Photo: Giedre Raminate. Source: Refe
I’m an advocate and science and engineering. I was a science major in college. Three of my children are engineers. I have family members who design rockets and power systems. But I’m a little uncomfortable with the exclusive emphasis on science and math these days. Radio stations have special STEM reports to discuss trends in education. When a college has to shut down a department, it’s usually something like literature or Latin—rarely physics or chemistry.
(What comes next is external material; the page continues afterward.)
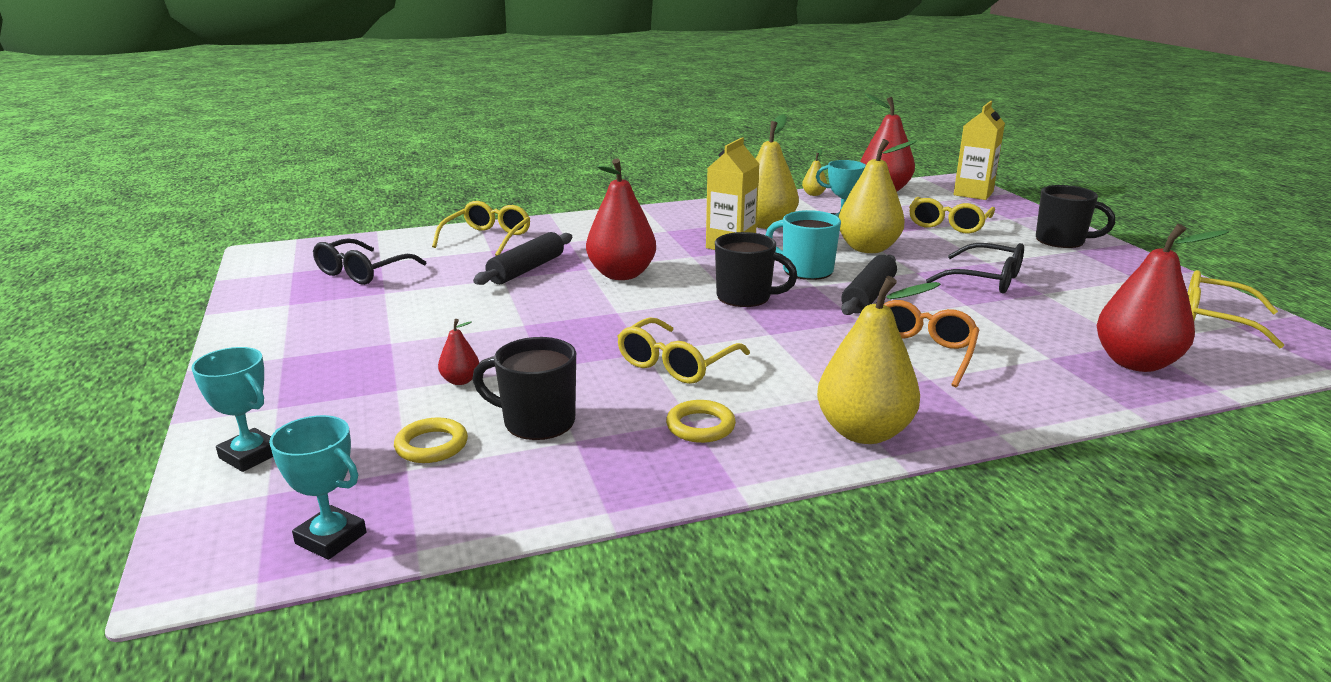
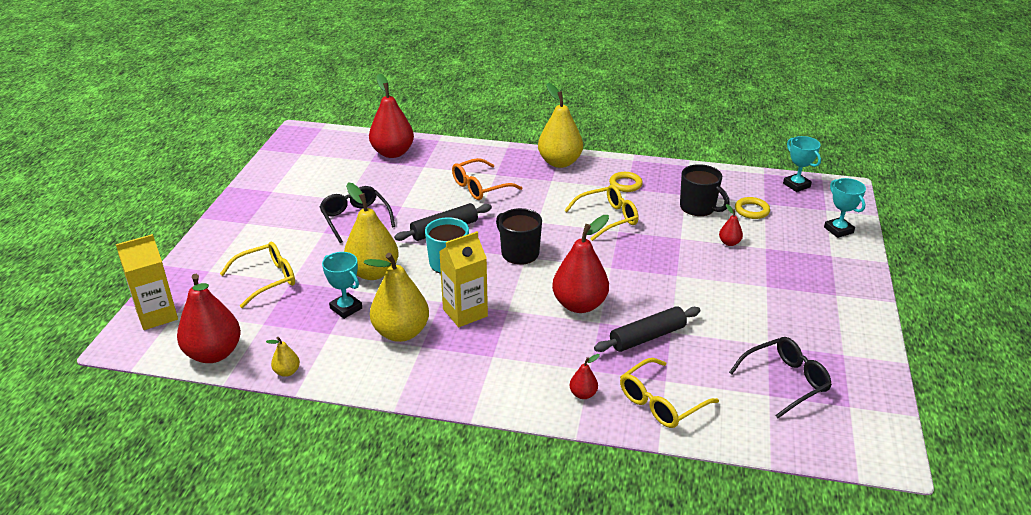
camera: 150 degrees left, 10 degrees up
black mug [1036,185,1115,248] -> none
yellow glasses [1188,270,1285,348] -> none
none -> red pear [570,354,600,399]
Even more disturbing is the assertion by policy advocates that their recommendations will be based on “pure science.” But there’s nothing pure about science. Science just describes what scientists do, and scientists are people with interests and agendas like the rest of us. Over 230 years ago Immanuel Kant explained that we never really know what is objectively out there. Rather, we creatively project order onto the “brute facts” in order to give them meaning. “The intellect does not derive its laws from nature,” he writes, “but prescribes them to nature.”
We shouldn’t be surprised, then, when we learn of scientists who fabricate results or plagiarize or “discover” truths in line with the political agendas of their funding sources. Where you stand usually depends on where you sit. Some of the most important science—that rarely gets noted—consists of trying to replicate previously published research. Notable scientific frauds like cold fusion and water memory were debunked in this way.
Nevertheless, there is an objective reality out there, and humanity has made tremendous progress by understanding how nature works. Advances in agriculture, for example, have reduced famine and starvation around the world. But science at best advances our knowledge. It doesn’t tell us what to do with it.
The best examples of science in everyday life combine technological competence with style and elegance: the Eiffel Tower, a Lamborghini Miura, Apple’s original iPod. In these we see form and function combine to give us a delightful sense of aesthetic pleasure. But you won’t learn about design and aesthetics in chemical engineering classes.
1967 Lamborghini Miura. Photo Michael Barera. Source: Wikipedia
That’s why our education needs to be liberal as well as technical. The future doesn’t just belong to data scientists and A/B testing, important as these may be. Because not everything that counts can be counted, and not everything that can be counted counts.